Coordination with the private sector to track Chinese actions
European governments should improve coordination and communication with industry in a confidential and effective manner. Companies who source from or do business in China could share information about their on-the-ground experiences with governments – for example, regarding China’s licensing practices. It could help countries monitor and respond to instances where Beijing uses discriminatory licensing to orchestrate Chinese supply chains overseas. Governments should first build up the necessary expertise in critical sectors and technologies, so they can understand the insights they receive. Each industry’s specific vulnerabilities that Beijing might, at some point, exploit, need to be considered.

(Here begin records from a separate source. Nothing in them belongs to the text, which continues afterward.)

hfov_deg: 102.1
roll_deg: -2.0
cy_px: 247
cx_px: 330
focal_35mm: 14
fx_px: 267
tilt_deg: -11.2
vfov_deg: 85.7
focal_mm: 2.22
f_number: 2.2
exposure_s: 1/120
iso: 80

Information sharing among like-minded partners to bolster resilience
Like-minded OECD partners should coordinate to counter Chinese export restrictions and other actions that limit technology-related flows, especially those of critical inputs. Beijing has demonstrated its readiness to apply such measures in a discriminatory, opaque and at times overtly coercive way.60 Countries should share information to counteract China’s habit of trying to drive wedges. Within the EU, information sharing obligations could be made more stringent to make sure member states are not played off against one another.
The EU-US Trade and Technology Council created a first early warning mechanism after China announced controls on gallium and germanium. It could become more structured and extended to manage disruptions beyond the semiconductor supply chain. Whether such coordination would even be possible in the event of a reelection of Donald Trump as US president, though, is a big question mark.
CONCLUSION
The extensive analysis provides an overview of all the tools available to the Chinese authorities to control foreign access to technology, as well as recommendations on how to protect other countries from measures taken by the Chinese side, which often contain elements of coercion. We are already witnessing the measures taken by Western countries (the USA, the European Union and Japan) when it comes to diversifying the market and protecting their own production, but they are still considering and adopting measures that are primarily aimed at protecting domestic production from cheap goods and services from China, where the state provides subsidies to Chinese companies.

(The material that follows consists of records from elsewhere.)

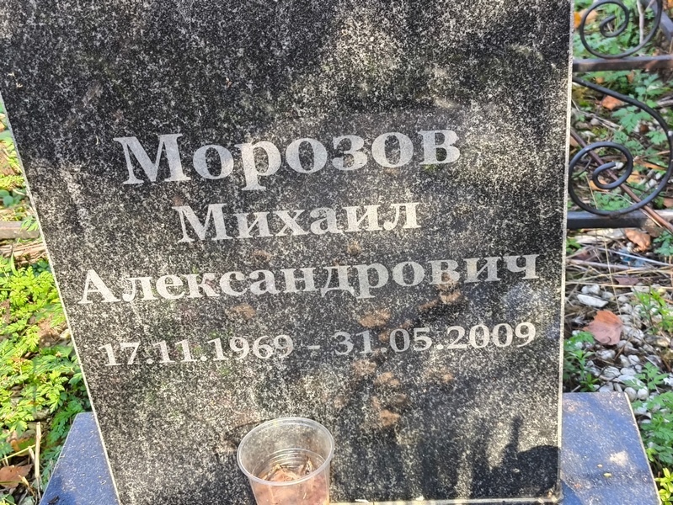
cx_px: 336
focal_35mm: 50
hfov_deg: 38.2
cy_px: 252
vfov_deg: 29.1
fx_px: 973
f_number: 1.7
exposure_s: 1/100
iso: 80
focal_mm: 4.71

While Western countries are largely focused on adopting measures to protect domestic production, this real problem is not even considered in the countries of the Western Balkans. Although, the increasing presence of Chinese goods on the market of the European Union in some industries (auto industry, for example) can be reflected in the economies of the Western Balkans, because there are large companies supplying the European auto industry.
While the Chinese authorities, with the tools at their disposal, demand transparent work from foreign companies, such rules do not apply to Chinese companies operating in the countries of the Western Balkans. One of the main characteristics of the work of Chinese companies in the Western Balkans is precisely non-transparency, and the details of the contracts signed by Chinese companies with the authorities of the Western Balkan countries are not disclosed to the public, even after court rulings.
The Chinese authorities closely monitor the development of technologies, scientific and educational cooperation, while there are no such measures in the countries of the Western Balkans.